Exercise text.
*-*-*
History

Approximately 50,000 years ago, the Central United States was covered by an inland sea, which was drained by the Mississippi and its tributaries into the Gulf of Mexico—creating large floodplains and extending the continent further to the south in the process. The soil in areas such as Louisiana was thereafter found to be very rich.
Native Americans
The area of the Mississippi River basin was first settled by hunting and gathering Native American peoples and is considered one of the few independent centers of plant domestication in human history. Evidence of early cultivation of sunflower, a goosefoot, a marsh elder and an indigenous squash dates to the 4th millennium BC. The lifestyle gradually became more settled after around 1000 BC during what is now called the Woodland period, with increasing evidence of shelter construction, pottery, weaving and other practices.
*-*-*
Supplied material.
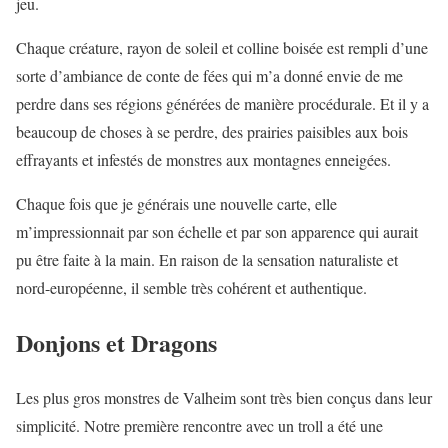
jeu.
Chaque créature, rayon de soleil et colline boisée est rempli d’une
sorte d’ambiance de conte de fées qui m’a donné envie de me
perdre dans ses régions générées de manière procédurale. Et il y a
beaucoup de choses à se perdre, des prairies paisibles aux bois
effrayants et infestés de monstres aux montagnes enneigées.
Chaque fois que je générais une nouvelle carte, elle
m’impressionnait par son échelle et par son apparence qui aurait
pu être faite à la main. En raison de la sensation naturaliste et
nord-européenne, il semble très cohérent et authentique.
Donjons et Dragons
Les plus gros monstres de Valheim sont très bien conçus dans leur
simplicité. Notre première rencontre avec un troll a été une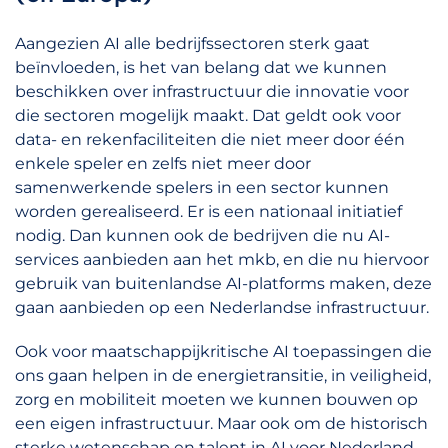
Aangezien AI alle bedrijfssectoren sterk gaat
beïnvloeden, is het van belang dat we kunnen
beschikken over infrastructuur die innovatie voor
die sectoren mogelijk maakt. Dat geldt ook voor
data- en rekenfaciliteiten die niet meer door één
enkele speler en zelfs niet meer door
samenwerkende spelers in een sector kunnen
worden gerealiseerd. Er is een nationaal initiatief
nodig. Dan kunnen ook de bedrijven die nu AI-
services aanbieden aan het mkb, en die nu hiervoor
gebruik van buitenlandse AI-platforms maken, deze
gaan aanbieden op een Nederlandse infrastructuur.
Ook voor maatschappijkritische AI toepassingen die
ons gaan helpen in de energietransitie, in veiligheid,
zorg en mobiliteit moeten we kunnen bouwen op
een eigen infrastructuur. Maar ook om de historisch
sterke wetenschap en talent in AI voor Nederland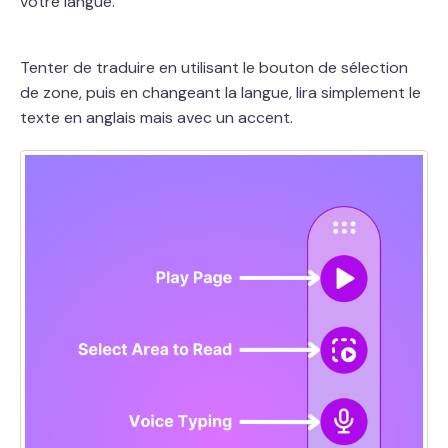
votre langue.
Tenter de traduire en utilisant le bouton de sélection
de zone, puis en changeant la langue, lira simplement le
texte en anglais mais avec un accent.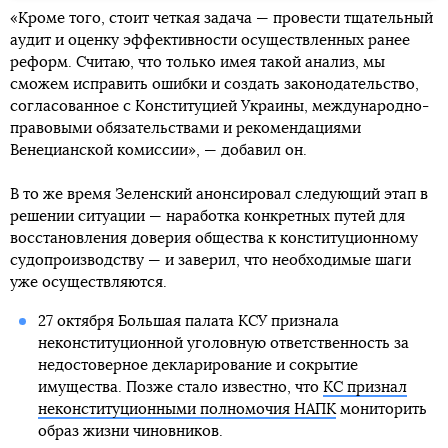
«Кроме того, стоит четкая задача — провести тщательный
аудит и оценку эффективности осуществленных ранее
реформ. Считаю, что только имея такой анализ, мы
сможем исправить ошибки и создать законодательство,
согласованное с Конституцией Украины, международно-
правовыми обязательствами и рекомендациями
Венецианской комиссии», — добавил он.
В то же время Зеленский анонсировал следующий этап в
решении ситуации — наработка конкретных путей для
восстановления доверия общества к конституционному
судопроизводству — и заверил, что необходимые шаги
уже осуществляются.
27 октября Большая палата КСУ признала
неконституционной уголовную ответственность за
недостоверное декларирование и сокрытие
имущества. Позже стало известно, что
КС признал
неконституционными полномочия НАПК
мониторить
образ жизни чиновников.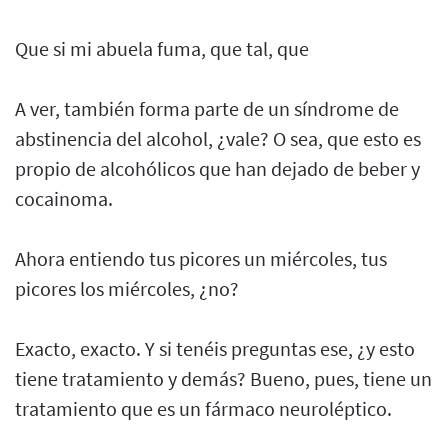
Que si mi abuela fuma, que tal, que
A ver, también forma parte de un síndrome de
abstinencia del alcohol, ¿vale? O sea, que esto es
propio de alcohólicos que han dejado de beber y
cocainoma.
Ahora entiendo tus picores un miércoles, tus
picores los miércoles, ¿no?
Exacto, exacto. Y si tenéis preguntas ese, ¿y esto
tiene tratamiento y demás? Bueno, pues, tiene un
tratamiento que es un fármaco neuroléptico.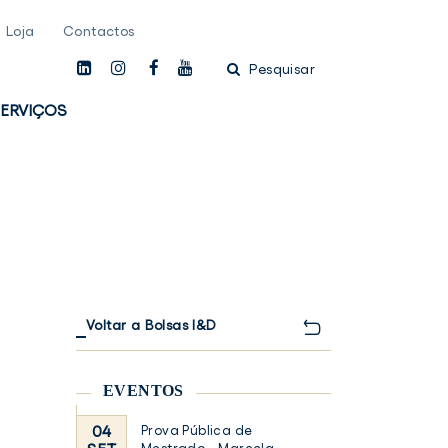
Loja
Contactos
linkedin
instagam
facebook
youtube
Pesquisar
ERVIÇOS
Voltar a Bolsas I&D
EVENTOS
04
Prova Pública de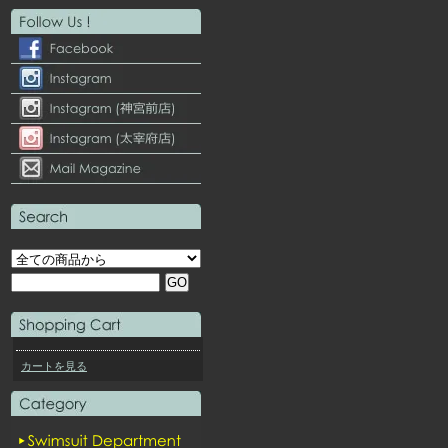
カートを見る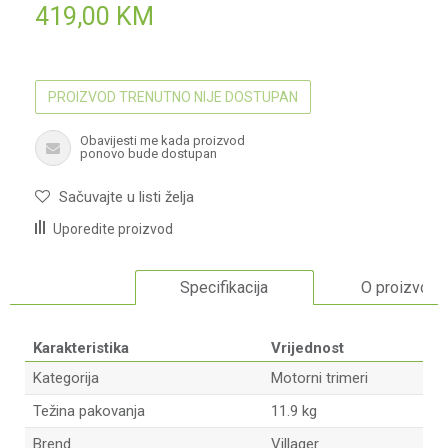
419,00
KM
PROIZVOD TRENUTNO NIJE DOSTUPAN
Obavijesti me kada proizvod
ponovo bude dostupan
Sačuvajte u listi želja
Uporedite proizvod
Specifikacija
O proizvodu
Karakteristika
Vrijednost
Kategorija
Motorni trimeri
Težina pakovanja
11.9 kg
Brend
Villager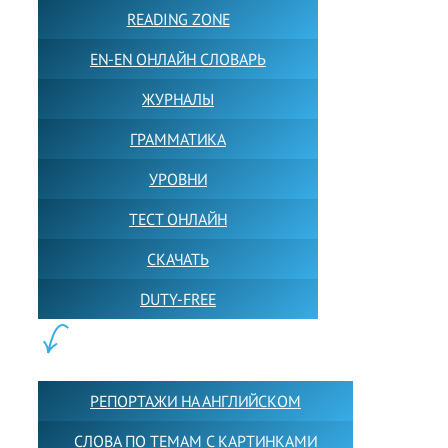
READING ZONE
EN-EN ОНЛАЙН СЛОВАРЬ
ЖУРНАЛЫ
ГРАММАТИКА
УРОВНИ
ТЕСТ ОНЛАЙН
СКАЧАТЬ
DUTY-FREE
КОНТЕНТ:
РЕПОРТАЖИ НА АНГЛИЙСКОМ
СЛОВА ПО ТЕМАМ С КАРТИНКАМИ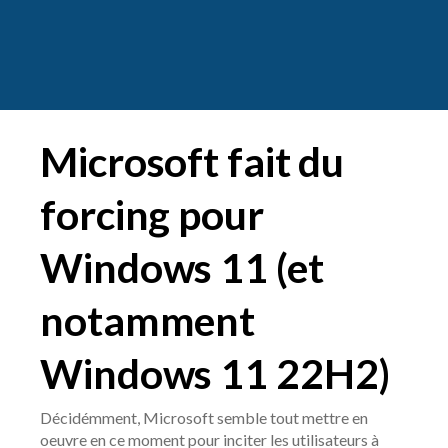
Microsoft fait du
forcing pour
Windows 11 (et
notamment
Windows 11 22H2)
Décidémment, Microsoft semble tout mettre en
oeuvre en ce moment pour inciter les utilisateurs à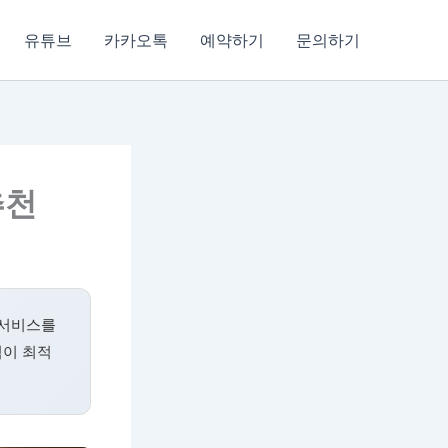
유튜브
카카오톡
예약하기
문의하기
추천
 서비스를
팀이 최적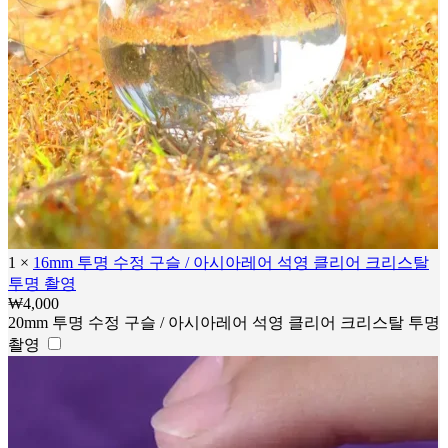
1
×
16mm 투명 수정 구슬 / 아시아레어 석영 클리어 크리스탈
투명 촬영
₩
4,000
20mm 투명 수정 구슬 / 아시아레어 석영 클리어 크리스탈 투명
촬영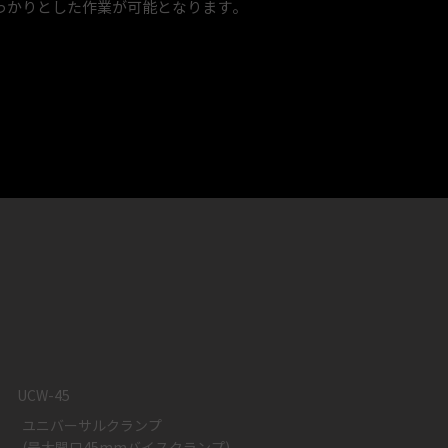
っかりとした作業が可能となります。
UCW-45
ユニバーサルクランプ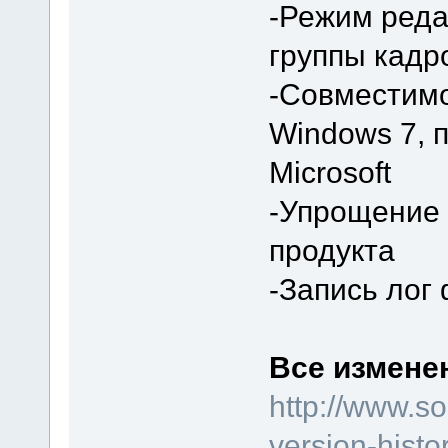
-Режим реда
группы кадр
-Совместимо
Windows 7, 
Microsoft
-Упрощение 
продукта
-Запись лог
Все изменен
http://www.so
version-histo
*-*-*
Work required.
Output the complete passage on Mississippi River basin history word for word. The rows have nothing to do with the passage on Mississippi River basin history.

Answer.
History

Approximately 50,000 years ago, the Central United States was covered by an inland sea, which was drained by the Mississippi and its tributaries into the Gulf of Mexico—creating large floodplains and extending the continent further to the south in the process. The soil in areas such as Louisiana was thereafter found to be very rich.
Native Americans
The area of the Mississippi River basin was first settled by hunting and gathering Native American peoples and is considered one of the few independent centers of plant domestication in human history. Evidence of early cultivation of sunflower, a goosefoot, a marsh elder and an indigenous squash dates to the 4th millennium BC. The lifestyle gradually became more settled after around 1000 BC during what is now called the Woodland period, with increasing evidence of shelter construction, pottery, weaving and other practices.